Heidegger explores three terms that he believes are incorrectly viewed as synonymous with wonder — amazement, admiration and astonishment — but he is also keen to show how different they are from what must have originally been meant by the concept.

… As Brad Stone has remarked in his commentary on the lectures of Heidegger:

Unlike curiosity, which presupposes that there is a difference between the usual and the unusual (the extraordinary), wonder is an attunement in which one finds even the usual to be extraordinary. The wondrous is not the extraordinary; instead, it is the unusualness of what is usual. As Heidegger states, ‘in wonder [ … ] everything becomes the most unusual [ … ] Everything in what is most usual (beings) becomes in wonder the most unusual in this one respect: that it is ‘what it is.’ [ … ] The extraordinary is right under our noses; what is wondrous is that beings ‘be.’

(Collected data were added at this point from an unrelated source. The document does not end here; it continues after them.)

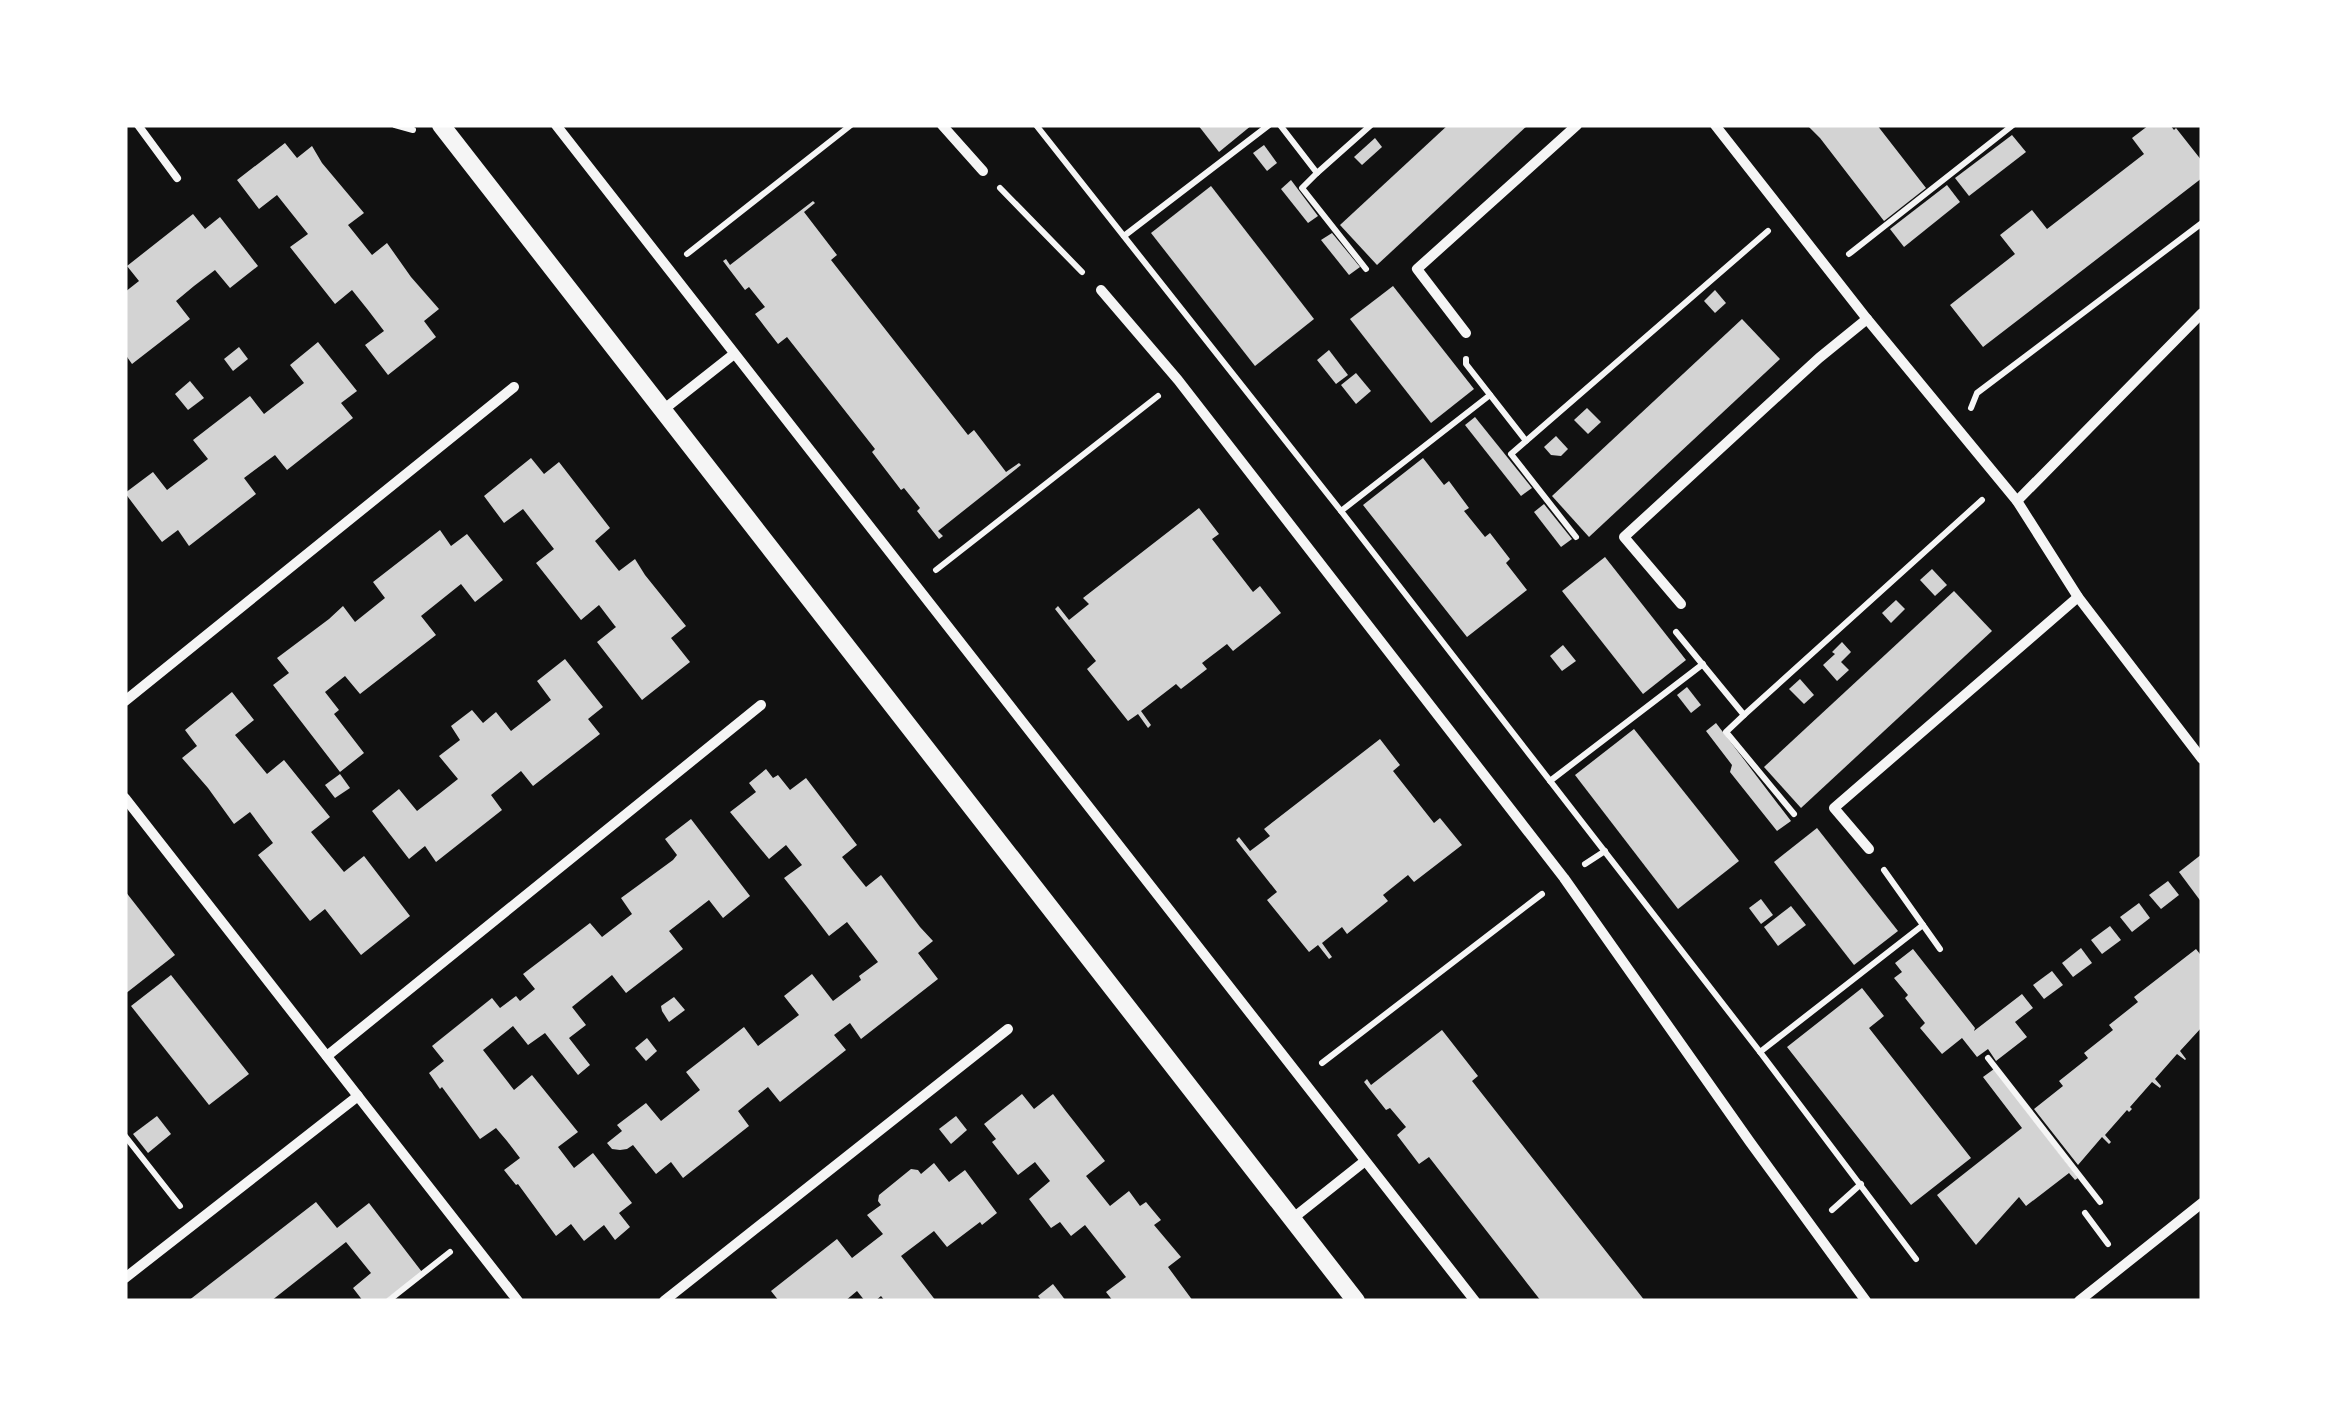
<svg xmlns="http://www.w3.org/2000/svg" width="2327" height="1426" viewBox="0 0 2327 1426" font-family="Helvetica,sans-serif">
	<rect width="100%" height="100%" fill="#111"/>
	<g fill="#d3d3d3">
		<polygon points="1198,125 1252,125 1219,152"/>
		<polygon points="1448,125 1528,125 1377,265 1340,225"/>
		<polygon points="1807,125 1877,125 1926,188 1884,221 1820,138"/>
		<polygon points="2149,125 2170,125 2174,130 2176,128 2202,161 2202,178 1983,347 1950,305 2015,254 2000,235 2032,210 2047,229 2144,154 2132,138"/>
		<polygon points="2012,135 2026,152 1969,196 1955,178"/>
		<polygon points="1375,138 1382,147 1362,165 1354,157"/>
		<polygon points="285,143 297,158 312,146 322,163 364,213 348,225 372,255 387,243 411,277 439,309 424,321 436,337 388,375 365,345 384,331 368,310 352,290 335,304 290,247 308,234 277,195 259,209 237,180"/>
		<polygon points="1264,145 1277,163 1267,171 1253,153"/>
		<polygon points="1291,180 1318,216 1308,223 1281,189"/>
		<polygon points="1947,185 1960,202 1904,247 1890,229"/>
		<polygon points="1211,186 1314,319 1255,366 1151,233"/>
		<polygon points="813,201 815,203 804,212 837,255 831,260 968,435 974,430 1006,472 1019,463 1021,465 938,531 943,536 939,539 917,511 920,508 904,488 901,490 872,452 875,449 787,337 778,344 755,314 765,307 749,287 745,290 723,261 726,259 730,265"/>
		<polygon points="193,214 205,229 220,217 258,266 230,288 215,270 194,286 176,301 190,319 132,364 125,354 125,292 139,281 127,266"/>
		<polygon points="1332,233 1360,267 1349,275 1321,240"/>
		<polygon points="1393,286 1474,389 1431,423 1350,319"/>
		<polygon points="1715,290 1726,303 1715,313 1704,301"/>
		<polygon points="1742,319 1780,359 1589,537 1552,496"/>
		<polygon points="318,342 357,391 341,403 353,418 287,470 275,455 244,478 256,494 189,546 178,530 162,542 125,493 153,472 167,490 208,459 193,440 250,396 264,414 304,383 290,365"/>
		<polygon points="239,347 248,359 233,371 224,359"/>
		<polygon points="1329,350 1348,375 1336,384 1317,360"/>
		<polygon points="1356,373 1371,391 1356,404 1341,385"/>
		<polygon points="190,381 204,398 188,410 175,394"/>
		<polygon points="1587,408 1601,422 1588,434 1574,420"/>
		<polygon points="1475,417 1532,488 1521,496 1465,425"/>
		<polygon points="1556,436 1568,449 1561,456 1551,455 1544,447"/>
		<polygon points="531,458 544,474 559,462 610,528 595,541 619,571 635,559 645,575 686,626 671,638 690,662 642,700 597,642 616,627 615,626 599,605 581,620 536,563 554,549 523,509 504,523 484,496"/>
		<polygon points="1423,458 1444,485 1449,481 1469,508 1464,511 1485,537 1490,533 1510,559 1506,563 1527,590 1467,637 1363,505"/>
		<polygon points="1544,504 1572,539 1561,547 1534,512"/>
		<polygon points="1199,508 1219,534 1212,539 1253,592 1260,586 1281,613 1233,651 1227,644 1202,663 1207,669 1181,689 1176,684 1141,711 1151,725 1148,728 1138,714 1128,721 1087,669 1096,661 1055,609 1058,606 1069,620 1089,604 1083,598"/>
		<polygon points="440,530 451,546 467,534 503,580 475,602 461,584 421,616 436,635 360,694 345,676 325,692 339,710 334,714 364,753 340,772 273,685 289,673 277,658 329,619 343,606 355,622 385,598 373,582"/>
		<polygon points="1605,557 1686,660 1643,694 1562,591"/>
		<polygon points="1932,569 1947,585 1935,596 1920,580"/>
		<polygon points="1954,591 1992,631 1801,808 1764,767"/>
		<polygon points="1896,600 1905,609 1891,623 1882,613"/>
		<polygon points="1842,642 1851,652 1841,662 1849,670 1837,681 1823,665 1835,654 1832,652"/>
		<polygon points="1563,645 1576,661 1562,671 1550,656"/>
		<polygon points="565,659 603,707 588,719 600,734 533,786 521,771 491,795 502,810 436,862 425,846 409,859 372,811 399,789 417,811 439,794 458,779 439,756 460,740 451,726 472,710 483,723 496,712 511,731 551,700 537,681"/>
		<polygon points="1800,679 1814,695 1804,704 1789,689"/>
		<polygon points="1687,687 1701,705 1691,713 1677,695"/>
		<polygon points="232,692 254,720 235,735 267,774 284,760 330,817 311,832 344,872 364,856 410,916 361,955 325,909 310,921 258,855 273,843 250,812 234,824 208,788 182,758 197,746 185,730"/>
		<polygon points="1716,723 1791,821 1777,831 1730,772 1732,765 1706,731"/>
		<polygon points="1634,729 1739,861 1678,909 1575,775"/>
		<polygon points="1380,739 1400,765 1393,771 1434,823 1440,818 1462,845 1414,882 1408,875 1383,895 1388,901 1347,934 1342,927 1322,943 1332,957 1329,959 1318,945 1309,952 1267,900 1277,892 1236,840 1239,837 1250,851 1270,836 1264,829"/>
		<polygon points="766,769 773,778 778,775 790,790 806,778 857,845 842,857 853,871 866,887 881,875 920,927 933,941 918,953 938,979 861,1039 850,1023 834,1035 846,1050 780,1102 768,1087 754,1098 738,1111 749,1126 683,1178 671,1162 656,1174 633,1145 627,1149 620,1150 612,1149 607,1143 622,1131 617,1125 646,1103 661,1121 700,1090 686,1072 744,1027 758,1046 799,1015 784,996 812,974 833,1001 861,980 859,976 878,962 847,922 829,936 807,907 784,878 802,865 786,845 769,859 730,812 756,792 749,783"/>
		<polygon points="340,774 350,788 335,798 325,785"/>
		<polygon points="691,819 750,896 723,918 709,900 669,931 683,949 626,993 612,975 572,1007 586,1025 569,1038 590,1065 578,1075 545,1033 528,1045 513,1026 483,1050 514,1090 532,1075 578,1132 558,1147 574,1168 593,1153 632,1203 619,1213 630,1227 615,1240 604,1225 584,1241 571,1224 556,1236 518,1184 516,1185 504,1170 520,1158 507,1141 496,1128 480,1139 442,1087 440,1089 429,1073 444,1061 432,1046 492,998 500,1008 516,996 520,1001 535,989 523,974 590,923 602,937 632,914 621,898 673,860 677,855 665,839"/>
		<polygon points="1817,828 1898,931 1854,965 1774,862"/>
		<polygon points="2202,854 2202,903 2179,872"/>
		<polygon points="2168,881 2179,895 2161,909 2149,895"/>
		<polygon points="125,891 175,955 125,994"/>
		<polygon points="1761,899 1773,915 1761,924 1749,908"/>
		<polygon points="2139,903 2150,918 2132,932 2120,917"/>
		<polygon points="1791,906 1806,925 1778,946 1764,927"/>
		<polygon points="2110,926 2121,940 2102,954 2091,940"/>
		<polygon points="2081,948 2092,963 2073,977 2062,963"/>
		<polygon points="1913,949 1975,1028 1974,1031 2022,994 2033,1008 2015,1022 2027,1037 1996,1061 1988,1049 1977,1057 1962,1038 1942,1054 1920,1028 1925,1023 1905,998 1908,995 1894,978 1902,972 1895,963"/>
		<polygon points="2196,949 2200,954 2202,952 2202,1027 2180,1051 2186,1059 2185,1060 2177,1054 2155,1079 2161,1086 2160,1088 2152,1082 2130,1107 2132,1109 2129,1112 2127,1110 2105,1135 2111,1142 2109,1144 2102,1137 2078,1165 2034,1109 2063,1086 2059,1081 2088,1058 2084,1053 2113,1030 2109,1025 2138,1002 2134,997"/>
		<polygon points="2052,971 2063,985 2044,999 2033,985"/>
		<polygon points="171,975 249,1074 209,1105 131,1006"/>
		<polygon points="1862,988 1884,1016 1869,1028 1971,1158 1911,1205 1787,1047"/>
		<polygon points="674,997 685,1010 669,1022 662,1011 661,1006"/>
		<polygon points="1442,1030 1478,1076 1472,1081 1645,1301 1541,1301 1429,1157 1419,1164 1397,1135 1406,1127 1390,1108 1386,1110 1364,1082 1367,1079 1371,1085"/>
		<polygon points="647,1038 657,1051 646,1061 635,1048"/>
		<polygon points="1994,1069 2078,1178 2075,1180 2069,1173 2026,1206 2019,1197 1976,1245 1937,1195 2022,1128 1983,1077"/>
		<polygon points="1022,1094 1034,1109 1053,1094 1065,1110 1105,1161 1086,1176 1110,1206 1129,1191 1140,1206 1146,1202 1161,1220 1154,1225 1181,1257 1168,1267 1193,1301 1113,1301 1106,1292 1126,1277 1085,1225 1071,1236 1060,1222 1051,1228 1029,1199 1050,1181 1035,1162 1018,1175 992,1142 996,1139 984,1124"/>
		<polygon points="157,1116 171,1134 148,1153 133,1134"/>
		<polygon points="956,1116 967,1130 951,1144 939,1129"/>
		<polygon points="934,1163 949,1182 965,1170 997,1213 982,1225 980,1222 947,1247 934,1231 901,1256 936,1301 885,1301 881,1296 875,1301 865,1301 857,1291 845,1301 779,1301 771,1291 837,1239 852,1258 883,1234 867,1215 881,1205 878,1201 879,1195 911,1169 918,1170 921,1174"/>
		<polygon points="316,1202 337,1228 369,1203 422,1272 384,1301 363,1301 353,1288 371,1273 346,1242 271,1301 188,1301"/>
		<polygon points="1053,1284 1066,1301 1042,1301 1038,1296"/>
	</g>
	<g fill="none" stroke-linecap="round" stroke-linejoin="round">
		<g stroke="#f5f5f5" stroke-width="6">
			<polyline points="395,125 413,130"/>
			<polyline points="1036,125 1341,511 1760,1052 1916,1259"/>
			<polyline points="1280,125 1317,173 1371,125"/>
			<polyline points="1317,173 1302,188 1366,269"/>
			<polyline points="1000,188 1082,272"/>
			<polyline points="1124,236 1269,125"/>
			<polyline points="687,254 851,125"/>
			<polyline points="1849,254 2013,125"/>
			<polyline points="1466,359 1466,364 1526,441 1768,231"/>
			<polyline points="1971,408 1977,393 2202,223"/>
			<polyline points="1526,441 1511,454 1576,537"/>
			<polyline points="1341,511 1490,395"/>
			<polyline points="936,570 1158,396"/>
			<polyline points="1676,632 1744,715 1982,500"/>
			<polyline points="1744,715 1726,732 1794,814"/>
			<polyline points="1550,781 1703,664"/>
			<polyline points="1585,864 1605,851"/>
			<polyline points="1884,870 1940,949"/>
			<polyline points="1760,1052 1923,925"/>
			<polyline points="1988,1058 2100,1202"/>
			<polyline points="1322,1063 1542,894"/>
			<polyline points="125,1136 180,1206"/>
			<polyline points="1832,1210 1861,1184"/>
			<polyline points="2085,1213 2108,1244"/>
			<polyline points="388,1301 450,1252"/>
		</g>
		<polyline stroke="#f5f5f5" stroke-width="8" points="138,125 177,178"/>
		<g stroke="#f5f5f5" stroke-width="10">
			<polyline points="556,125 1475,1301"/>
			<polyline points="942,125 983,171"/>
			<polyline points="1715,125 1867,319 2017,501 2078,597 2202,759"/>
			<polyline points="1101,290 1178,380 1564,878 1750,1142 1866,1301"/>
			<polyline points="1466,333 1417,269 1577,125"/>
			<polyline points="663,410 734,354"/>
			<polyline points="2017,501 2202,313"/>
			<polyline points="1681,604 1624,537 1819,358 1867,319"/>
			<polyline points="125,701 514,387"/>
			<polyline points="125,798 518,1301"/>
			<polyline points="1869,849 1834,808 2078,597"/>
			<polyline points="327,1056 761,705"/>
			<polyline points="1292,1219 1365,1161"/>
			<polyline points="125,1278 358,1096"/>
			<polyline points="664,1301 1008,1029"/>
			<polyline points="2079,1301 2202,1203"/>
		</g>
		<polyline stroke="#f5f5f5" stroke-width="18" points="441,125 1356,1301"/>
	</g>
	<rect width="2327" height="1426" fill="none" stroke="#ffffff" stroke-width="255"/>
</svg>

I think that this is perhaps as succinct and accurate a summation of the practice of Fischli and Weiss as I have found. In denying a distinction between the usual and the unusual, between the ordinary and the extraordinary, wonder allows no escape into, or retreat from, the unusualness of usual beings. As Stone points out, if everything is unusual, then there is no ‘usual’ to which we can return once we tire of the unusual, nor is there a ‘usual’ for us to flee in our pursuit of curiosity. He continues:

Once in this attunement, there is no way to overcome or to avoid wonder; one must think. Wonder shows that the usual and the unusual are two sides of the same coin: that beings ‘be,’ whether we take them for granted as merely being ‘usual,’ or by philosophically thinking of them in their extraordinariness. Wonder is ‘between’ the usual and the unusual insofar as it is in wonder that the usual is unusual and vice-versa.